[Rows contained in a dataset]
··········
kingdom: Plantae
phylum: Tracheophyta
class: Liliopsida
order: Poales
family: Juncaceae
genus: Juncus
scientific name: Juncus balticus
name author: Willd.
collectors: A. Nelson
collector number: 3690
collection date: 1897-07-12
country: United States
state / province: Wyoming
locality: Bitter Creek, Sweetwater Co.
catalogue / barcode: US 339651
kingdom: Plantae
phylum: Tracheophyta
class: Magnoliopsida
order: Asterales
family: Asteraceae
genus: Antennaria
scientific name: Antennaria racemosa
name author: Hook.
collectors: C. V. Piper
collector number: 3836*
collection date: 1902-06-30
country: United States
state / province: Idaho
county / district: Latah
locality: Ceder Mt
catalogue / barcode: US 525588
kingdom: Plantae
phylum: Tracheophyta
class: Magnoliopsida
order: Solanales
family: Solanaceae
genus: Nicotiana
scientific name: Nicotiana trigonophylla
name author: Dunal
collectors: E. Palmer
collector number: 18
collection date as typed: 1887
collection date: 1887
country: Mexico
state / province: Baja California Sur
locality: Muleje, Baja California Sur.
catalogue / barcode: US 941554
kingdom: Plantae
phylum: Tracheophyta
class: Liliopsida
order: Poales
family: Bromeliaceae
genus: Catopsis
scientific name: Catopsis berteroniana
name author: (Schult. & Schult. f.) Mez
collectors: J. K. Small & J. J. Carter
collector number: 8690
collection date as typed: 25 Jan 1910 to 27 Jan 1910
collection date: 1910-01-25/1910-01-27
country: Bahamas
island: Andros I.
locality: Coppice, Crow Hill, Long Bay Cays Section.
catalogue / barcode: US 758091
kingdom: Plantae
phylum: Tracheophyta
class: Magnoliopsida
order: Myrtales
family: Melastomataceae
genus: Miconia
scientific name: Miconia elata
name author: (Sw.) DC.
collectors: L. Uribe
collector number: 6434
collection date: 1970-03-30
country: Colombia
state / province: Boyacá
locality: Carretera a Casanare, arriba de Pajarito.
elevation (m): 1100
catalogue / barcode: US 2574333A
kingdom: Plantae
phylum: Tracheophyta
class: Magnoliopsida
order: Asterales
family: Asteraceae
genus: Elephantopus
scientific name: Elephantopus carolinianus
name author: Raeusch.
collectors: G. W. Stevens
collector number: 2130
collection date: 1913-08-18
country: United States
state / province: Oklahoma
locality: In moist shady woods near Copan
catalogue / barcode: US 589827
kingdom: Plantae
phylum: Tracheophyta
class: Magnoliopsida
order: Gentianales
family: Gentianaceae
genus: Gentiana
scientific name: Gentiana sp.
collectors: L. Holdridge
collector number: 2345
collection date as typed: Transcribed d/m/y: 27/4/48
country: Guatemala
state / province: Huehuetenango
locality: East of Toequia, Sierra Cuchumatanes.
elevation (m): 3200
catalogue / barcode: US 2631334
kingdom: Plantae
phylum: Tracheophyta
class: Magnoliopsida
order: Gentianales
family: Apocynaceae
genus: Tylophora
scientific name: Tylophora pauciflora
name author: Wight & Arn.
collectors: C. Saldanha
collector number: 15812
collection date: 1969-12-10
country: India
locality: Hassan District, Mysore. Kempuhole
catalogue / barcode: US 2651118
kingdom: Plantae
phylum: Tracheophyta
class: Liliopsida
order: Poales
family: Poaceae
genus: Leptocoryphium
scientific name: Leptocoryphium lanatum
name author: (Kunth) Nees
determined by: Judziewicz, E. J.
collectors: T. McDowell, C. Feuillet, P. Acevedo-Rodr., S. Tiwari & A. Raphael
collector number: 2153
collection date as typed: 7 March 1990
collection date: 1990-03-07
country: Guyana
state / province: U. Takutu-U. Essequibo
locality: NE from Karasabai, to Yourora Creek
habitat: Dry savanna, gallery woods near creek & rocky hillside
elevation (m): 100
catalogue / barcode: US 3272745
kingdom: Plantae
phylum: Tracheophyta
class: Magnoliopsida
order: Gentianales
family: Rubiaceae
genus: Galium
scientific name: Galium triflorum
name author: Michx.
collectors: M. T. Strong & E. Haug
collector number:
··········
Directions:
Copy word for word every line of the rows, from the very first line through the line that contains "collection date: 1913-08-18", including that line.

Final result:
kingdom: Plantae
phylum: Tracheophyta
class: Liliopsida
order: Poales
family: Juncaceae
genus: Juncus
scientific name: Juncus balticus
name author: Willd.
collectors: A. Nelson
collector number: 3690
collection date: 1897-07-12
country: United States
state / province: Wyoming
locality: Bitter Creek, Sweetwater Co.
catalogue / barcode: US 339651
kingdom: Plantae
phylum: Tracheophyta
class: Magnoliopsida
order: Asterales
family: Asteraceae
genus: Antennaria
scientific name: Antennaria racemosa
name author: Hook.
collectors: C. V. Piper
collector number: 3836*
collection date: 1902-06-30
country: United States
state / province: Idaho
county / district: Latah
locality: Ceder Mt
catalogue / barcode: US 525588
kingdom: Plantae
phylum: Tracheophyta
class: Magnoliopsida
order: Solanales
family: Solanaceae
genus: Nicotiana
scientific name: Nicotiana trigonophylla
name author: Dunal
collectors: E. Palmer
collector number: 18
collection date as typed: 1887
collection date: 1887
country: Mexico
state / province: Baja California Sur
locality: Muleje, Baja California Sur.
catalogue / barcode: US 941554
kingdom: Plantae
phylum: Tracheophyta
class: Liliopsida
order: Poales
family: Bromeliaceae
genus: Catopsis
scientific name: Catopsis berteroniana
name author: (Schult. & Schult. f.) Mez
collectors: J. K. Small & J. J. Carter
collector number: 8690
collection date as typed: 25 Jan 1910 to 27 Jan 1910
collection date: 1910-01-25/1910-01-27
country: Bahamas
island: Andros I.
locality: Coppice, Crow Hill, Long Bay Cays Section.
catalogue / barcode: US 758091
kingdom: Plantae
phylum: Tracheophyta
class: Magnoliopsida
order: Myrtales
family: Melastomataceae
genus: Miconia
scientific name: Miconia elata
name author: (Sw.) DC.
collectors: L. Uribe
collector number: 6434
collection date: 1970-03-30
country: Colombia
state / province: Boyacá
locality: Carretera a Casanare, arriba de Pajarito.
elevation (m): 1100
catalogue / barcode: US 2574333A
kingdom: Plantae
phylum: Tracheophyta
class: Magnoliopsida
order: Asterales
family: Asteraceae
genus: Elephantopus
scientific name: Elephantopus carolinianus
name author: Raeusch.
collectors: G. W. Stevens
collector number: 2130
collection date: 1913-08-18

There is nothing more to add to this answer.